Mirka Farabegoli – “The human keeps looking for myth and magic – now maybe more than ever.”
Mirka Farabegoli is a visual artist. That’s what she calls herself since she graduated from the ArtEZ Academy in Arnhem, at the department of Fine Arts, in 2009. Her focus is mainly on drawings. Pencil and pastel crayons on paper. But Mirka uses a small set of other techniques, too, like etchings and silkscreen presses. And besides that, she started applying herself more to photography since 2016/2017, and took a step out of her comfort zone with the fabrication of several masks made out of woven fabric which are build from the same triangular shape that she uses as a formal element in a lot of her other works, too.
Mirka’s style is easily recognizable. Soft pastel-colors applied with crayons dye her mystical figures, often pictured on a monochrome* background. And even though the differences in her artworks from the different phases of her career are clearly visible, there is definitively a theme going on. ‘The in-between-world’, Mirka calls it. This world is, easily said, a world that is close to the human world, but one that contains unearthly elements. For example: the dream world. Here, Mirka’s subjects (the people/animals/mythical figures she pictures) are transformed in a way that they are still recognizable as human figures, but simultaneously would never be able to exist in this world.
“I think and feel that we are searching for a way to imbue magic into our lives, to look for elements that are inexplicable.”
During my travels through Bolivia, I have come across a culture where people draw inspiration from unreal worlds and celebrate those; a culture that has one foot in age-old folk traditions and the other in the culture and religion of the Spanish conquistadores, who brought these with them during their imperialistic strike of the South-American lands, several hundreds of years ago. The conquistadores forced the autochthonous population to work the mines. The devils and demons of the Bolivian culture that were long lingering in these mines, were made into allies in order to fight the Spanish. This alliance still stands nowadays and recurs during the Bolivian carnaval, where the bitter story of slavery is retold in a mocking manner. During carnaval, it is the Bolivian of the mountains and the mines that triumphs over the idiotic conquistadores. I found this Bolivian devil very intriguing and used it as an image in my painting La Fusion (2010).
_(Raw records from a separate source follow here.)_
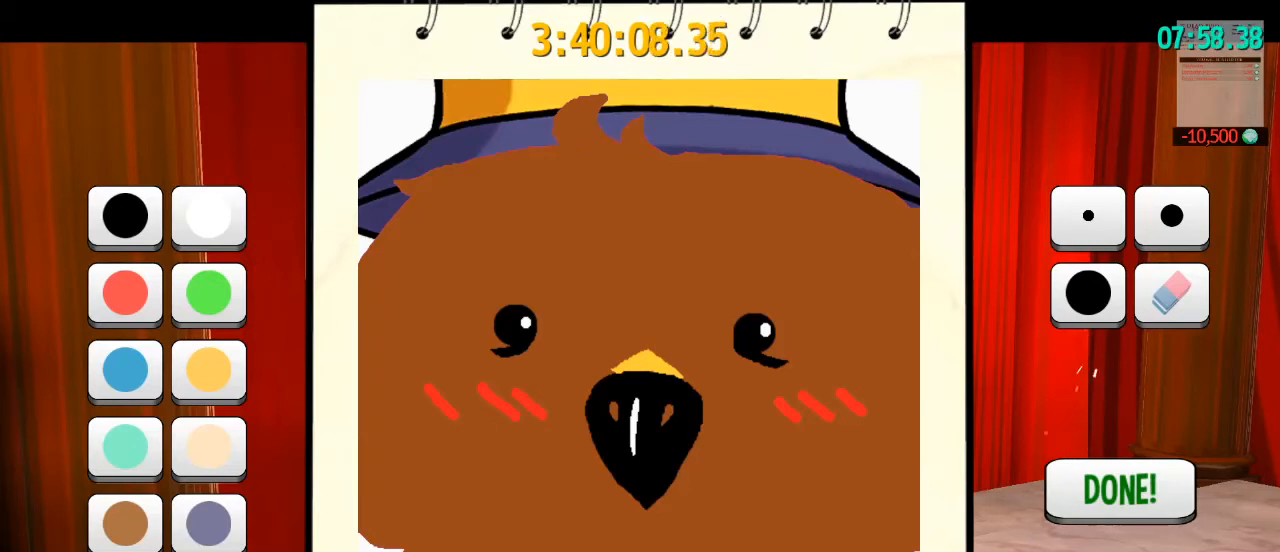
{"keys": [], "mouse": [], "events": []}
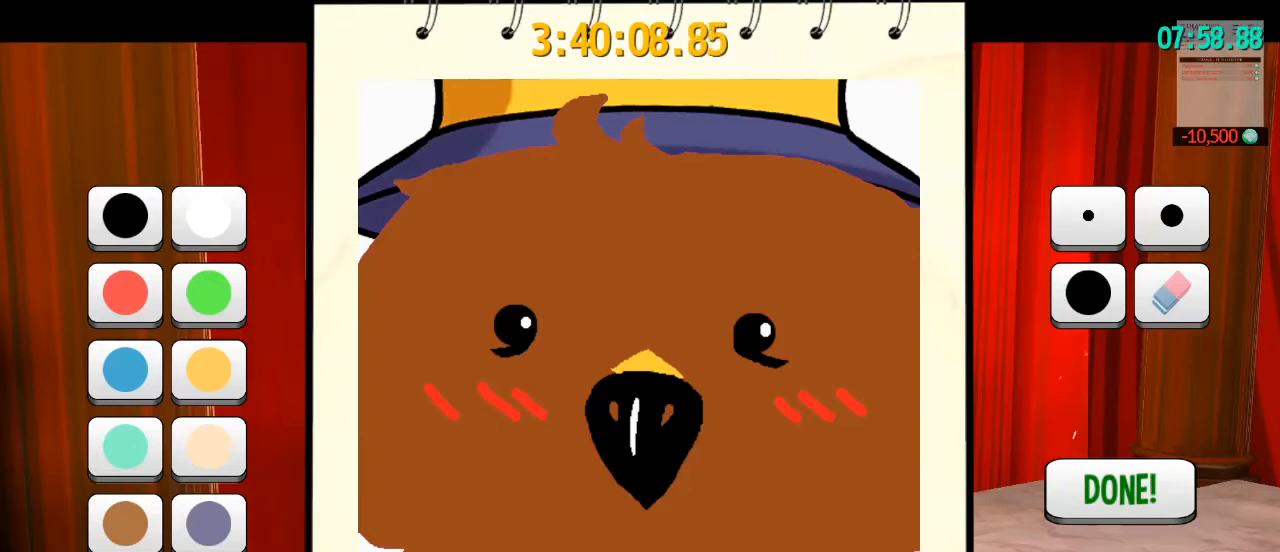
{"keys": [], "mouse": [], "events": []}
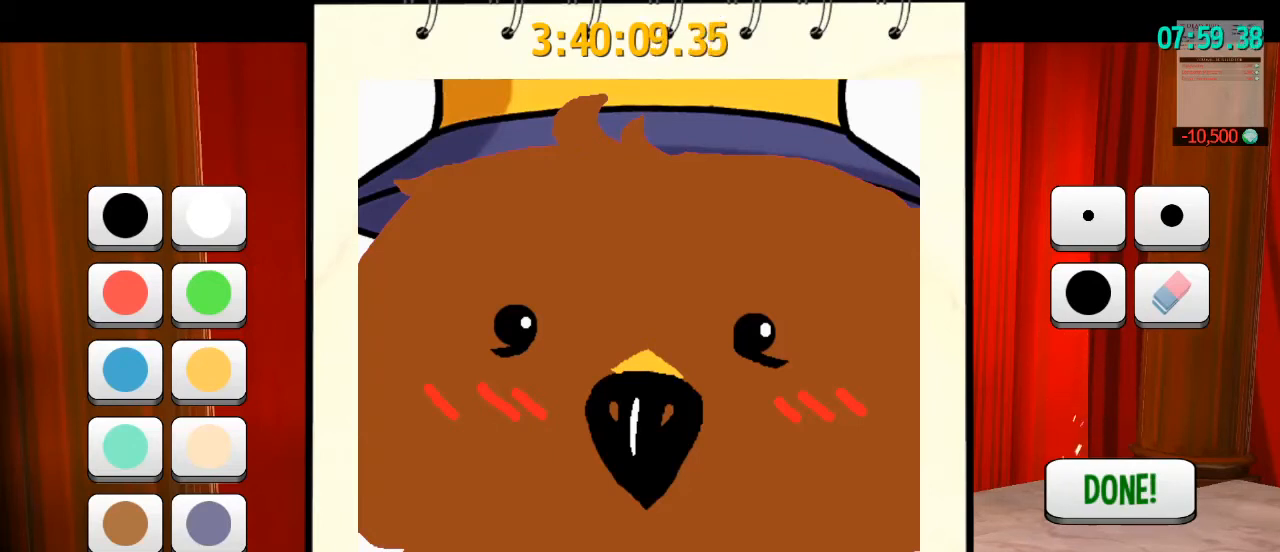
{"keys": [], "mouse": [], "events": []}
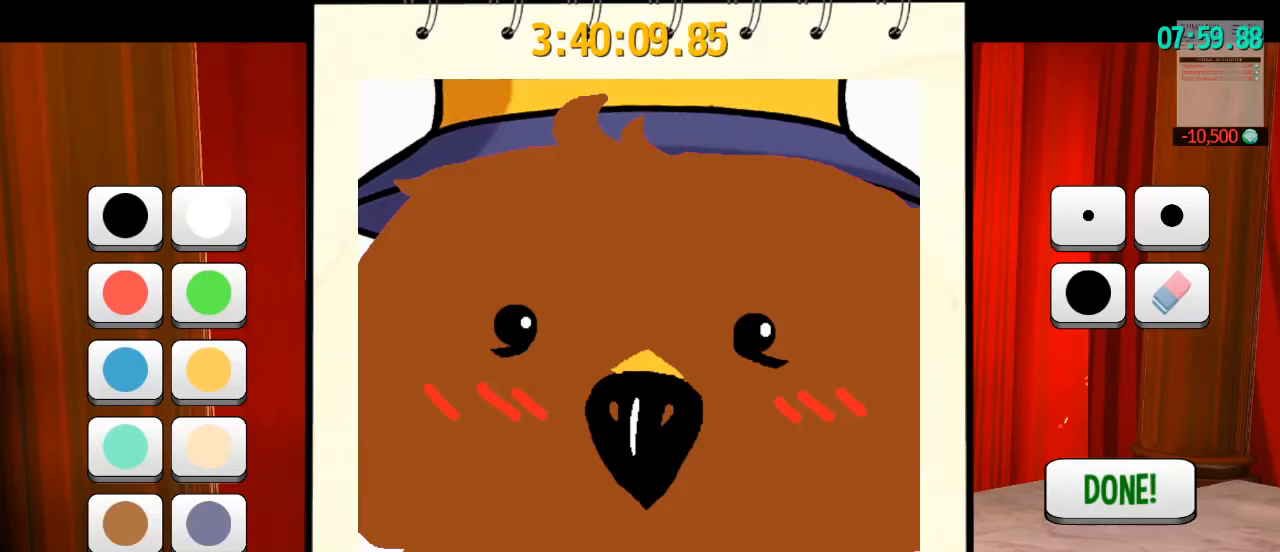
{"keys": ["r"], "mouse": [], "events": [[167, "t", "down"], [267, "t", "up"], [367, "e", "down"], [400, "r", "down"], [500, "e", "up"]]}
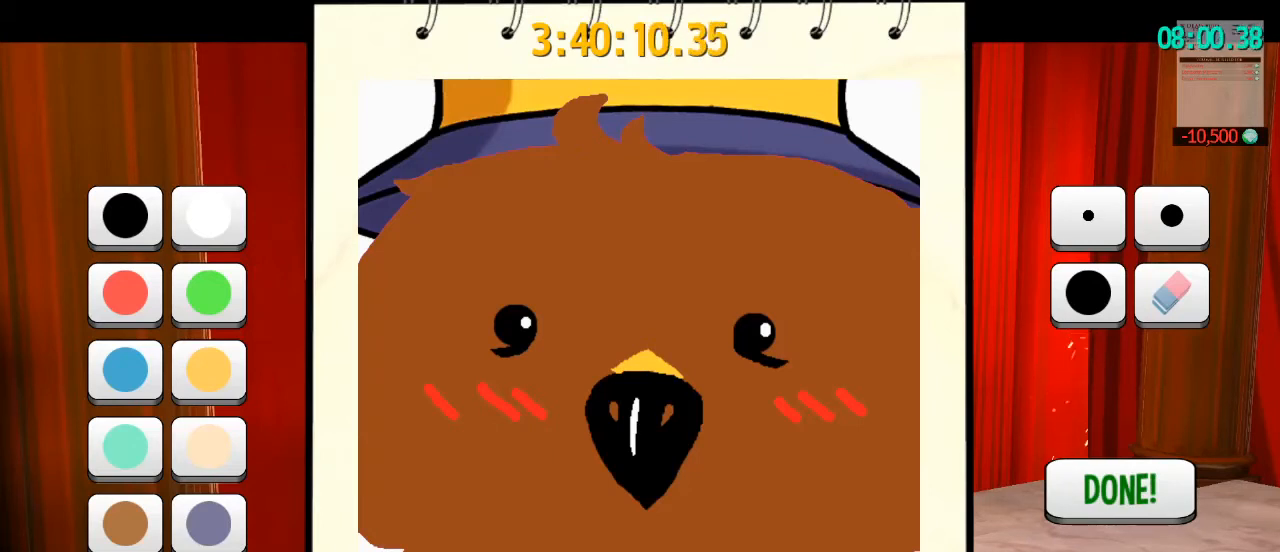
{"keys": [], "mouse": [], "events": [[33, "r", "up"], [33, "space", "down"], [233, "space", "up"], [400, "f", "down"], [500, "f", "up"]]}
It are these figures, like the Bolivian devil, that embody a sense of magic in the real world; mythical creatures upon which we can mirror the inexplicable things of everyday life. In this way, incomprehensibility (and the dread that adjoins it) takes on a concrete shape – the nothing turns into something and the something can be battled. This process (of concretization) paves the way to inner peace. “After my work trip in Germany, where I painted Tripkau (2012), I continued making connections between the exotic creatures from far-away lands and the magic and mythology of local stories, here in Europe. I found it interesting how, just as the Bolivians proved, ancient stories can be imbued with meaning again when you transport them to the here and now. In these tension fields, where opposites meet (old and new, but also: love and hate, life and death, reality and dreams) and join, new things can be learned. As long as you’re open to wonder.